Kuzey Irak'ta Papa'nın ziyareti şerefine basılan puldaki Türkiye topraklarını da kapsayan haritayı eleştiren Destici, "Pul üzerinden sözde büyük Kürdistan propagandası yaptı. Papa'nın ziyareti şerefine bastırılan hatıra pulunda, Papa'nın başının üzerinde bulunan haritada Hatay, Sivas, Erzurum, Kars gibi birçok ilimiz, sözde büyük Kürdistan haritası içerisinde gösterilmiştir. Bu Türkiye devletine yapılmış saygısızlık ve küstahlıktır. Peki, şaşırdık mı? Şaşıran olmuştur. Onlar da aynı delikten aynı yılanlara defalarca ısırılmaktan usanmayan, ısırılmadıkları zaman bu yılanları ehlileştirdiklerini sanan zavallılardır. Oysa bu coğrafyada bu ülkenin mukadderatına kast eden düşman da, hain de biliyor ki Kuzey Irak Bölgesel Kürt Yönetimi'nin tarzı da, cibiliyeti de budur. Hiçbir kalıcı ve geçici mutabakatta sözünde durmaz. Bunlarla ekonomik ve güvenlik alanında ortak çıkarlar üretseniz dahi sürekli hainlik yapacaklar. Fırsat kollar. Hele sırtlarını sağlam bir güce dayasınlar, tıpkı 2007'de 'Türkiye bizden PKK yetkililerini istiyor. Kürt yetkililerin yakalanması ve teslim edilmesi gerçekleşmeyecek bir rüyadır. Biz, değil bir Kürt'ü bir Kürt kedisini bile Türkiye'ye teslim edemeyiz' diyen Talabani rolüne bile bürünebilirler. Bu Barzani ve şürekasını Talabani düşüncesinden ayrı görmemeliyiz. Bir PKK'lıyı bile kendi çıkarları ile uyuşmuyor ise vermezler. Ne Talabani ne Barzani hiçbir zaman mücadele etmemiştir.

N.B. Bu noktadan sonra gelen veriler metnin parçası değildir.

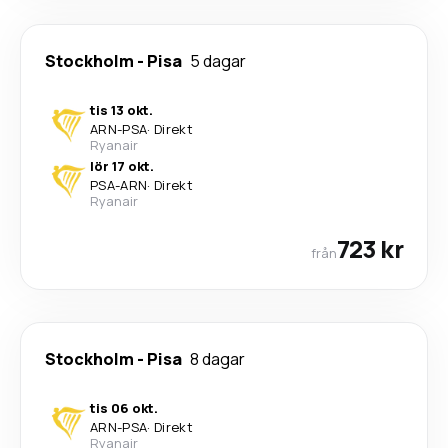
Stockholm
-
Pisa
5 dagar
tis 13 okt.
ARN
-
PSA
·
Direkt
Ryanair
lör 17 okt.
PSA
-
ARN
·
Direkt
Ryanair
723 kr
från
Stockholm
-
Pisa
8 dagar
tis 06 okt.
ARN
-
PSA
·
Direkt
Ryanair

Öyle olsaydı oralarda bu kadar terörist barınabilir miydi" ifadelerine yer verdi.
"Bu kora kor verilen ve binlerce şehit verilen bir mücadeledir"
Barzani tarafından Papa'nın ziyareti için özel bastırılan paraların hafife alınmayacak bir konu olduğuna dikkat çeken Destici, "Bu pul meselesi bazı kesimlerce oldukça önemsiz, hatta komik bir gelişme olarak görülebilir veya karşılanabilir. Bazıları sözde Kürdistan hülyasını, Yunan toplumunun Megali İdea'sı olarak görebilir. Ama bu hain güruh bu doğrultuda 40 yıldır bizimle terör yoluyla mücadele etmeye ve kan dökmeye devam ediyor. Yani anlayacağınız bu masum bir kağıt üstü semboller savaşı değildir. Bu kora kor verilen, binlerce şehit verilen bir mücadeledir. Bunların hedefi Türk devletini fırsat bulunca yıkmaktır. Bunların hayali Türkiye'nin bazı kesimlerini de içine alarak terör devleti kurmaktır. O yüzden yılanın başını küçükken ezmek gerekir. Bu milleti kimse silahla tehdit edemez. Gün gelecek bu topraklarda ne Amerika ne Rusya ne de başka devlet kalmayacak. Ama o gün Türkiye hala ayakta olacak" ifadelerini kaydetti.